Objection to Religion at Wisconsin's Upcoming National Day of Remembrance for Murder Victims Commemoration
"The Office of Crime Victims Services necessarily serves a diverse population, many of whom are not Christian or do not recognize the 'Father' of the hymn, and some of whom certainly do not find solace for personal tragedy in other peoples' religious assertions--much less state-hosted religious ritual and professions of faith."
(MADISON, WIS.) The Freedom From Religion Foundation has contacted Wisconsin Attorney General J.B. Van Hollen following complaints about religion permeating the schedule of the upcoming first National Day of Remembrance for Murder Victims commemoration, to gather at the Capitol rotunda on Sept. 25.
The Central Wisconsin Chapter of Parents of Murdered Children, which is cohosting the event, receives federal Victim of Crime Act funding through the Justice Department. That public sponsorship "obliges it to be free of partisan or religious bent," according to Foundation co-president Annie Laurie Gaylor in her letter of complaint to Van Hollen.
The Foundation objected to the scheduling of a Christian hymn, "This Too Shall Pass," by a soloist identified as a member of a church choir, and a closing prayer by Pastor Charles Peterson, Christ Lutheran Church.
"The murder of a child is a horrible trauma for any parent, regardless of religious or nonreligious background, to endure," Gaylor wrote the Attorney General. "The Office of Crime Victims Services necessarily serves a diverse population, many of whom are not Christian or do not recognize the 'Father' of the hymn, and some of whom certainly do not find solace for personal tragedy in other peoples' religious assertions--much less state-hosted religious ritual and professions of faith.
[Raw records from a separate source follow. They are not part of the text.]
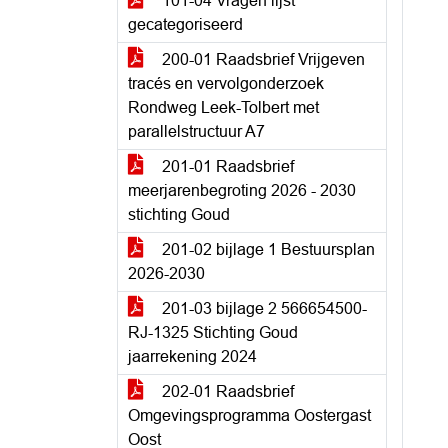
101-04 Vragen lijst
gecategoriseerd
200-01 Raadsbrief Vrijgeven
tracés en vervolgonderzoek
Rondweg Leek-Tolbert met
parallelstructuur A7
201-01 Raadsbrief
meerjarenbegroting 2026 - 2030
stichting Goud
201-02 bijlage 1 Bestuursplan
2026-2030
201-03 bijlage 2 566654500-
RJ-1325 Stichting Goud
jaarrekening 2024
202-01 Raadsbrief
Omgevingsprogramma Oostergast
Oost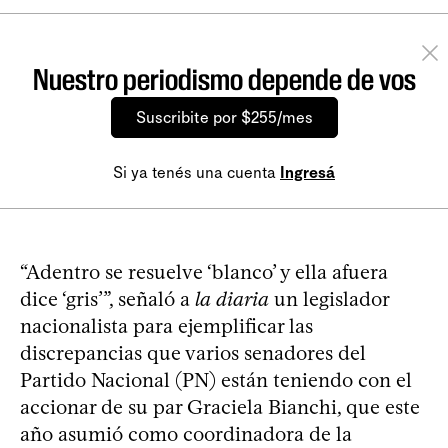
Nuestro periodismo depende de vos
Suscribite por $255/mes
Si ya tenés una cuenta
Ingresá
“Adentro se resuelve ‘blanco’ y ella afuera
dice ‘gris’”, señaló a
la diaria
un legislador
nacionalista para ejemplificar las
discrepancias que varios senadores del
Partido Nacional (PN) están teniendo con el
accionar de su par Graciela Bianchi, que este
año asumió como coordinadora de la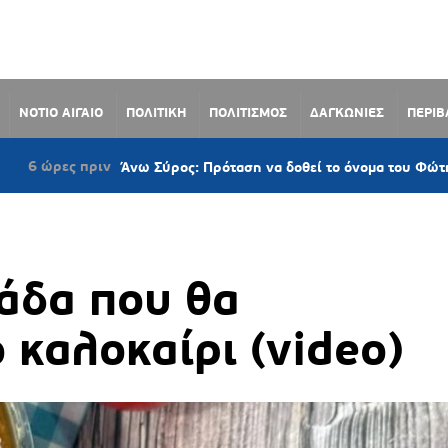
ΝΟΤΙΟ ΑΙΓΑΙΟ
ΠΟΛΙΤΙΚΗ
ΠΟΛΙΤΙΣΜΟΣ
ΔΑΓΚΩΝΙΕΣ
ΠΕΡΙ
ριν
Άνω Σύρος: Πρόταση να δοθεί το όνομα του Φώτη Ξαγοράρη σ
άδα που θα
 καλοκαίρι (video)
In fact, to nonreligious families, being told 'He'll never give you more than you can bear/This too shall pass/So in this thought be comforted/It's in His Hands' would further traumatize them, insult their personal beliefs, and offend them by advancing the idea that the murder of their beloved child was part of a deity's plan!"
Grieving and vulnerable families should not be proselytized by state government, she added, noting that there are nearly limitless religious resources and opportunities for parents to seek private religious solace.
State employees have the right to be free from religion while performing official state duties, Gaylor added. "The State of Wisconsin should not be hosting or cohosting any event which makes either its clients or its staff feel excluded by virtue of personal conscience, which inflicts religion or which favors religion over nonreligion."
The Foundation sought assurance that religious ritual and song would be omitted from the ceremony.